Exercise details: From the entries below, tally how many lines contain "data" and report only that figure.

Source texts of formatted documents:
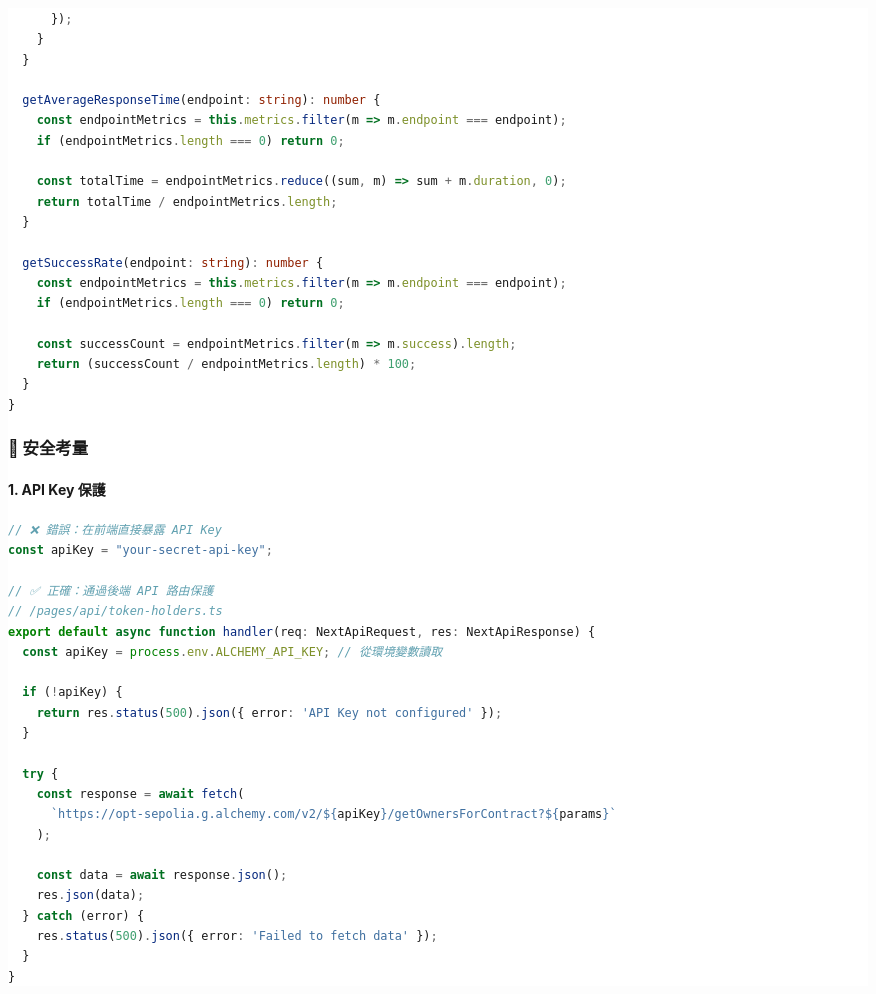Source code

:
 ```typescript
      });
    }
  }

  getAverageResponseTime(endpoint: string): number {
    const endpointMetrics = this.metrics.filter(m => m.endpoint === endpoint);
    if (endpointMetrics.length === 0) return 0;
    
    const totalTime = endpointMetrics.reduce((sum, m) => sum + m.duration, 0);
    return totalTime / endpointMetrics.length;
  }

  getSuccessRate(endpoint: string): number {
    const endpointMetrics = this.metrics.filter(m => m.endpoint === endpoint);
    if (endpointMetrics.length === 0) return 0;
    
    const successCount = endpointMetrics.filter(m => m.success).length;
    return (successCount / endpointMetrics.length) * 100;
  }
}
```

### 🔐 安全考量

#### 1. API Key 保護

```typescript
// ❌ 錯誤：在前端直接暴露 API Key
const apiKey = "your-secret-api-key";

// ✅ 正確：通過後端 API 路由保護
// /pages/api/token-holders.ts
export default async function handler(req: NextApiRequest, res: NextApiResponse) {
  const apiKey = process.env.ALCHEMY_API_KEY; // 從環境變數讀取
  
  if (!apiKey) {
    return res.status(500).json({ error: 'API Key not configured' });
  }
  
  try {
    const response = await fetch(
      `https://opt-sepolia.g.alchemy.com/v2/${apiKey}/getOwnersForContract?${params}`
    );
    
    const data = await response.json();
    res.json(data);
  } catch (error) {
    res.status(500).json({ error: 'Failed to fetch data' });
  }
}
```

Result below: 3